» TASK GOAL: Leave out the images and transcribe the entries below word for word.

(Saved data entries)
_ _ _ _ _ _ _
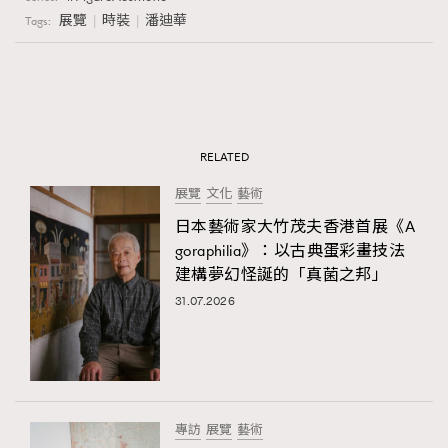
展覽
時裝
潘迪華
Tags:
RELATED
展覽
文化
藝術
日本藝術家大竹茂夫香港首展《A
goraphilia》：以古典蛋彩畫技法
建構夢幻怪誕的「真菌之邦」
31.07.2026
專訪
展覽
藝術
_ _ _ _ _ _ _
» RESULT:
展覽
時裝
潘迪華
Tags:
RELATED
展覽
文化
藝術
日本藝術家大竹茂夫香港首展《A
goraphilia》：以古典蛋彩畫技法
建構夢幻怪誕的「真菌之邦」
31.07.2026
專訪
展覽
藝術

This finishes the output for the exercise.